Practicing Community

heidiedit3

15 Sep Practicing Community

“What is the best thing about being part of a religious order?” a monk was once asked.  “Community,” he replied.  “Living with my brothers.”  “And what is the hardest thing about being part of the order?” asked the questioner.  “Community,” the monk replied.  “Living with my brothers.”  Ah…we can all relate, can’t we?

“Community” seems to be a popular buzzword these days.  That’s understandable.  Families are more spread out than ever, often separated by great distances due to educational or job-related pursuits.  Technology has enhanced our lives in countless and profound ways, but it has also reduced our human interactions, making us more susceptible to isolation.  We no longer need to see a real person to complete a bank transaction or shop for groceries or get car insurance.   Even the interactions we do have are becoming increasing short and perfunctory.  We can now go out to eat and use a touch screen to place our order at the table and pay for it, eliminating the need for a server for the front- and back-ends of our dining experience.  One wonders how long it will be before a robot delivers the food, or we get it ourselves when it’s ready, doing away with wait-staff altogether.

So, it’s no surprise that people are exploring new ways of making and being part of community.  Human beings are wired to need and want a place to belong, a group of people with whom to identify.   We can’t be whole or healthy without others, so community is vitally important.  But it’s not easy.  Much of the talk I hear about community concerns me because the notion of togetherness has been romanticized to the point that it is dripping with sentimentality.  This kind of starry-eyed view of community is bound to lead to disappointment as the reality cannot possibly measure up to the loftiness of the expectations.
********
Set tasks
(1) Which things does the piece on community say we no longer need to see a real person to do?
(2) Can you write out the piece on community from "15 Sep Practicing" up to and including "relate, can’t we?"?
(3) Answer these about the piece on community:
(a) What one-word reply did the monk give to both questions?
(b) According to the piece, what has technology made us more susceptible to?
(c) What is the starry-eyed view of community bound to lead to?

Information shown
********
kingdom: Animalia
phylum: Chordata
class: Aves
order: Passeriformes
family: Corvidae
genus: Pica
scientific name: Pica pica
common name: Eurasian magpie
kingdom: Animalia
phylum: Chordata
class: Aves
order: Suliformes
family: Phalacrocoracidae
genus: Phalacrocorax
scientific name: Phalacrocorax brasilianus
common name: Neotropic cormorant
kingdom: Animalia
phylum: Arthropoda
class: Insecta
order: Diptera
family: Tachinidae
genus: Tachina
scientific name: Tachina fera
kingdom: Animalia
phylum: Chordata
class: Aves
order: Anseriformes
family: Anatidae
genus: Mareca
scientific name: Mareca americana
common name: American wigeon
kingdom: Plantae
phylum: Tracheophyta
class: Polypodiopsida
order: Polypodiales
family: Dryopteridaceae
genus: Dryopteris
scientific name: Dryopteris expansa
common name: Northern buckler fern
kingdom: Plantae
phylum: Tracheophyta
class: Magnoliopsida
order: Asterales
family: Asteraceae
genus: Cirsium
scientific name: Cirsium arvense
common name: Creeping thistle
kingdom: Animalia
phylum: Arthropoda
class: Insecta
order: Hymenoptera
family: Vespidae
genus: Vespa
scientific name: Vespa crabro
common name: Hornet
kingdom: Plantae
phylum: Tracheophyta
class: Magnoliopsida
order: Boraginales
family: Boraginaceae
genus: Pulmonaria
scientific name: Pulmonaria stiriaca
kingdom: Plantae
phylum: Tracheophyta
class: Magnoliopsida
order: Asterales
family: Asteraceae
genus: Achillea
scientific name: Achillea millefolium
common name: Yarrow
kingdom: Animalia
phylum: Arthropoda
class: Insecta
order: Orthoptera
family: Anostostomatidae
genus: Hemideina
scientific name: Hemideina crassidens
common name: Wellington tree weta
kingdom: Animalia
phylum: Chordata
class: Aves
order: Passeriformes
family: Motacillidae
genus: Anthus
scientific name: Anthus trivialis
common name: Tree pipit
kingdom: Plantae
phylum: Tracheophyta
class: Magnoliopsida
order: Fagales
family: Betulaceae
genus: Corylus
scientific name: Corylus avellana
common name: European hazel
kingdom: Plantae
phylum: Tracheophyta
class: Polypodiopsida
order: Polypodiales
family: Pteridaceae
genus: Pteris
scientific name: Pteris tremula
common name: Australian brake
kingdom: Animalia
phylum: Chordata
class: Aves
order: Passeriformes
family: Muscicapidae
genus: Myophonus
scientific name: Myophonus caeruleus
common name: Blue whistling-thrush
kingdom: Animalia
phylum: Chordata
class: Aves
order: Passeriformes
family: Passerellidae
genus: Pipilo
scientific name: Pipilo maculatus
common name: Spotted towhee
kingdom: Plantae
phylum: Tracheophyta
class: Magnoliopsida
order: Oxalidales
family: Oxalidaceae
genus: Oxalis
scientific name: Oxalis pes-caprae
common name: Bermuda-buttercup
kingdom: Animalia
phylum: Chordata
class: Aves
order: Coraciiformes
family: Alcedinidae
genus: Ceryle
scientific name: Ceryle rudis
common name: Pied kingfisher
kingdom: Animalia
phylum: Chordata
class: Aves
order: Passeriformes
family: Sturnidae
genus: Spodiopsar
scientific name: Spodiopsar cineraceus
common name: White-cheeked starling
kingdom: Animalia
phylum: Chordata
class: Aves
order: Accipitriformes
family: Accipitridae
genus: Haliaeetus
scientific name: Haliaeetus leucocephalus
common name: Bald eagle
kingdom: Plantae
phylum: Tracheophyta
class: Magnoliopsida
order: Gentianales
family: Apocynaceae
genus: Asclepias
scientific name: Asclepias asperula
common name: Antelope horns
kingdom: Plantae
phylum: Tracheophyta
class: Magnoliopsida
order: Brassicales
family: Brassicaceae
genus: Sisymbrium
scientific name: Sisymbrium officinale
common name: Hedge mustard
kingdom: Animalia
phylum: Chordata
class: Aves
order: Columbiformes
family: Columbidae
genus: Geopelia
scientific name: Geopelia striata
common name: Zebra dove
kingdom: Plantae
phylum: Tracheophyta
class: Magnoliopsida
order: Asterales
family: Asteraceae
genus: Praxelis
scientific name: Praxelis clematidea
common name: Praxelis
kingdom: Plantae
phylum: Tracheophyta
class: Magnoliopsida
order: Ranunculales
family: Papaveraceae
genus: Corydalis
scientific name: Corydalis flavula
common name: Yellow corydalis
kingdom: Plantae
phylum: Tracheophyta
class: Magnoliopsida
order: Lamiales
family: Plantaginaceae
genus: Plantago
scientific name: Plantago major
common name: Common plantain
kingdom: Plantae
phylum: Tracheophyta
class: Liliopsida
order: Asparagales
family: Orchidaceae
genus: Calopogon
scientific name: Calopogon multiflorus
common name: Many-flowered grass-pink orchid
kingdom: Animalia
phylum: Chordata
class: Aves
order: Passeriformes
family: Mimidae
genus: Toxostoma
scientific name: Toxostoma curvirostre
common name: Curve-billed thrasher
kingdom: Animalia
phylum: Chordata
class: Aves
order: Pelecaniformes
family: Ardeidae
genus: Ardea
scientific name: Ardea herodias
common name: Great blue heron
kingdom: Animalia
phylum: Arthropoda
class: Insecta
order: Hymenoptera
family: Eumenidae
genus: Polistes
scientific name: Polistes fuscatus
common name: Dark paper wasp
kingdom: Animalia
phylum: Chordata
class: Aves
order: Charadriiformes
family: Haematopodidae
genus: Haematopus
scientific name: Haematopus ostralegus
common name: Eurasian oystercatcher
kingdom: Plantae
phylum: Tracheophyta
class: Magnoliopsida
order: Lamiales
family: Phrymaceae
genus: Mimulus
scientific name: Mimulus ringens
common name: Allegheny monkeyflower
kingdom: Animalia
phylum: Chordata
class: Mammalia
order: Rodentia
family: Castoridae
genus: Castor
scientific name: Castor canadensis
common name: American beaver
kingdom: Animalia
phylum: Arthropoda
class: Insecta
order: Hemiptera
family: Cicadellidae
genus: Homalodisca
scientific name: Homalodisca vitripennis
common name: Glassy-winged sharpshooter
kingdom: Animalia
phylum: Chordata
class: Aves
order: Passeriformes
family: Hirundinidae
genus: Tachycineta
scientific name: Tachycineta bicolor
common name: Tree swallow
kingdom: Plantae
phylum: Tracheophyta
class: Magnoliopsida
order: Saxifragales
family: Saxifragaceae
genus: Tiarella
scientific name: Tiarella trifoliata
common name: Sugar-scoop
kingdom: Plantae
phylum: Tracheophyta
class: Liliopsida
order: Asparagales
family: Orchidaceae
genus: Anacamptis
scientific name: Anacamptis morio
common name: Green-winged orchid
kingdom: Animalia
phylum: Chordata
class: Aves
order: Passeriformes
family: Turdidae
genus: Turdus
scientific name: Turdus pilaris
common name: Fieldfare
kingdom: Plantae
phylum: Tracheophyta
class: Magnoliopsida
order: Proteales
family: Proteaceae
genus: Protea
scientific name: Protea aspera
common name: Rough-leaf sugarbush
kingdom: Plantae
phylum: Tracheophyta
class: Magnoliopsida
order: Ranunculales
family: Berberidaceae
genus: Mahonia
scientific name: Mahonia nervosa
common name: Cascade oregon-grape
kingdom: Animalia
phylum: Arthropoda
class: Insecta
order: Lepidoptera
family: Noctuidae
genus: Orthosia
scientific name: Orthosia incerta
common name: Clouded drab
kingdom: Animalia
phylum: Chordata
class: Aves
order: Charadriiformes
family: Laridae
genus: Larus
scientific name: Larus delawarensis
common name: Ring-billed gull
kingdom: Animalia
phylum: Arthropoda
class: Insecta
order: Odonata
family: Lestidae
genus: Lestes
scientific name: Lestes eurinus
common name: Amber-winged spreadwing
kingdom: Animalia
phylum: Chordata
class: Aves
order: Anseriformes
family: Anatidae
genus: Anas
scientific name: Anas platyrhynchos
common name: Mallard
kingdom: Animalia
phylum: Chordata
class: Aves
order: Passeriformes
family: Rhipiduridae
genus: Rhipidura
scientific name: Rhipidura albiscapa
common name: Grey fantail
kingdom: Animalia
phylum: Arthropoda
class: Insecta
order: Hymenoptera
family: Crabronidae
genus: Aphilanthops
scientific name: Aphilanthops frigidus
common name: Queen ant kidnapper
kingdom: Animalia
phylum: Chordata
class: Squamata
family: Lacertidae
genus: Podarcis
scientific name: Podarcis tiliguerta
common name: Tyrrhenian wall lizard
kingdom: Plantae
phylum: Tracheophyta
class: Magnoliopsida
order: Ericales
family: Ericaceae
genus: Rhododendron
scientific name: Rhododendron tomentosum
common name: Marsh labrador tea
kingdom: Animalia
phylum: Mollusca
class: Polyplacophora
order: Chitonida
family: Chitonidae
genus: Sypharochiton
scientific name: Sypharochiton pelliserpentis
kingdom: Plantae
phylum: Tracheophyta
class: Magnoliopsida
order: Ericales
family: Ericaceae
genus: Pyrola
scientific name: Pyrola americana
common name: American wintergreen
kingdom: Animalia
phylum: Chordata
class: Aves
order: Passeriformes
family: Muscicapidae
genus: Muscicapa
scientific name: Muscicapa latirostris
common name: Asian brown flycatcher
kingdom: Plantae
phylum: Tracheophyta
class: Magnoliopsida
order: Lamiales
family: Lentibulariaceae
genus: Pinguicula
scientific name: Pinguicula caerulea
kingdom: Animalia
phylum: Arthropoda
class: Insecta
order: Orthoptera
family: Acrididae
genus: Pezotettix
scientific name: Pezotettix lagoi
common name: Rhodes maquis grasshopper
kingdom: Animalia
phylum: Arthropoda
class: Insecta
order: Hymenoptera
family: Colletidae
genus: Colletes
********
Expected outputs
(1)
Complete a bank transaction
Shop for groceries
Get car insurance

(2)
15 Sep Practicing Community

“What is the best thing about being part of a religious order?” a monk was once asked.  “Community,” he replied.  “Living with my brothers.”  “And what is the hardest thing about being part of the order?” asked the questioner.  “Community,” the monk replied.  “Living with my brothers.”  Ah…we can all relate, can’t we?

(3)
(a) "Community"
(b) Isolation
(c) Disappointment